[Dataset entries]
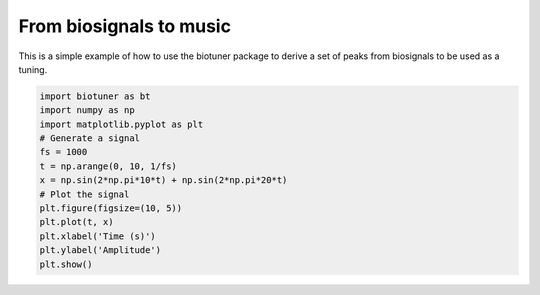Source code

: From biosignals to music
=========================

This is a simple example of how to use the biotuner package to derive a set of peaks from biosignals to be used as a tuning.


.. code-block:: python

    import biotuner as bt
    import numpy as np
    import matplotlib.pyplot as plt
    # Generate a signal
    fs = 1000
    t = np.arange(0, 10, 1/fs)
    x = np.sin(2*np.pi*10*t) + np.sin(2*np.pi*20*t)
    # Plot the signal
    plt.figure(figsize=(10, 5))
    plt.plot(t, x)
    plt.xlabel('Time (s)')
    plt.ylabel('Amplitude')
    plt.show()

---

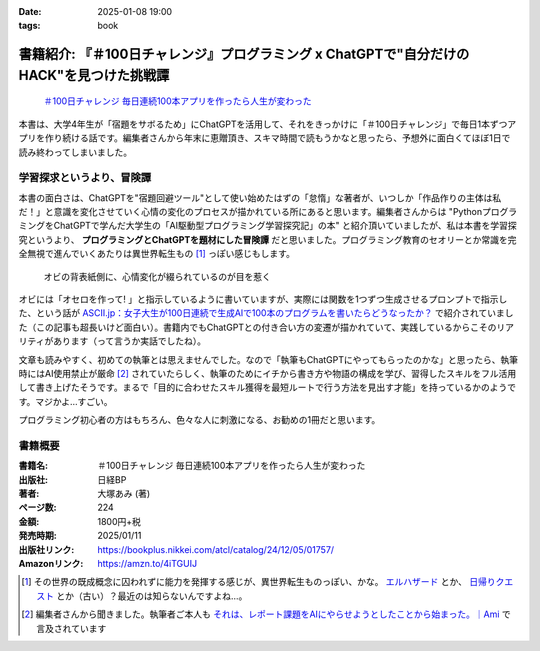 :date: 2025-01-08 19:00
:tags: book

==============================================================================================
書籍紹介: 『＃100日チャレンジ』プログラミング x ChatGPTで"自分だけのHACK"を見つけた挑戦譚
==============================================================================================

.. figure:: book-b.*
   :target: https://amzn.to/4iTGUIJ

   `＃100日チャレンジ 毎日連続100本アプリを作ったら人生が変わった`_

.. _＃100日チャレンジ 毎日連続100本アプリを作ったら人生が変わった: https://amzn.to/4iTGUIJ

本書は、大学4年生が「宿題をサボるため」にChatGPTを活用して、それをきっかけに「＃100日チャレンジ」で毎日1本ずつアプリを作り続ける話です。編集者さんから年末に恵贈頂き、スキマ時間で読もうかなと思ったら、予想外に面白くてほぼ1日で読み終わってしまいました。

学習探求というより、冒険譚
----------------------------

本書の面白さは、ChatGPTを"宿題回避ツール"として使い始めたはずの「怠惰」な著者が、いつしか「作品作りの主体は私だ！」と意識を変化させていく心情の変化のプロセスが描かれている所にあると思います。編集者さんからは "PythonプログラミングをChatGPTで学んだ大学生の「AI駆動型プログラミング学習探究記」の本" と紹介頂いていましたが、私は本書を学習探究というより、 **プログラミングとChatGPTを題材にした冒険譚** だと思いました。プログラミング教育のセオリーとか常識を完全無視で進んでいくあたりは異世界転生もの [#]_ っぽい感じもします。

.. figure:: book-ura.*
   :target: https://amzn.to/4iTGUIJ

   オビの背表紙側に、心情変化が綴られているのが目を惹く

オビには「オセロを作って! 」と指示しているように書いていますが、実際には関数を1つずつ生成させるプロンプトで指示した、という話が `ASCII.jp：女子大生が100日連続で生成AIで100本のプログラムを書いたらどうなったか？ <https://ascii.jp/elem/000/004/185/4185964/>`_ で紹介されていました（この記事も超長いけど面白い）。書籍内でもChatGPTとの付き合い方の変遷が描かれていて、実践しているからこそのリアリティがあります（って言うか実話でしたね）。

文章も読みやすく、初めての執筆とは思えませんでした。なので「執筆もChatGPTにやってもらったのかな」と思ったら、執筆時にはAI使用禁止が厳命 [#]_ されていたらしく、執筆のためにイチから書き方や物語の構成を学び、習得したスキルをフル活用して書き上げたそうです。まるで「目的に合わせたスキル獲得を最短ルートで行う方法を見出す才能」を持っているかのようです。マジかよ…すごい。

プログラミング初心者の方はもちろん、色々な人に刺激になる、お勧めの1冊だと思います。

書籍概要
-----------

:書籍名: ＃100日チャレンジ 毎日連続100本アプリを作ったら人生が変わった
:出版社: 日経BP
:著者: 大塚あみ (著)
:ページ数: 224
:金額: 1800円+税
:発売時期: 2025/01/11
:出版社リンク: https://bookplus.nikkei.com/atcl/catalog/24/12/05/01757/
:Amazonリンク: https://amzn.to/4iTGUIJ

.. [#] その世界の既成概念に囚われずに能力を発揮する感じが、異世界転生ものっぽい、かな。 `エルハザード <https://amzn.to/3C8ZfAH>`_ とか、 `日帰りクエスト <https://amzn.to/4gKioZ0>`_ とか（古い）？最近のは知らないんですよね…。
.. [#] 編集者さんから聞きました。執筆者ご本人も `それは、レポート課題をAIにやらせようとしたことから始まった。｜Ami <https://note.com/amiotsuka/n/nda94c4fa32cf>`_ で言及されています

* **INSTRUCTIONS FOR THE TASK**:
Scan the records above and show every line in which the word "biosignals" occurs.

* **WRITTEN ANSWER**:
: From biosignals to music
This is a simple example of how to use the biotuner package to derive a set of peaks from biosignals to be used as a tuning.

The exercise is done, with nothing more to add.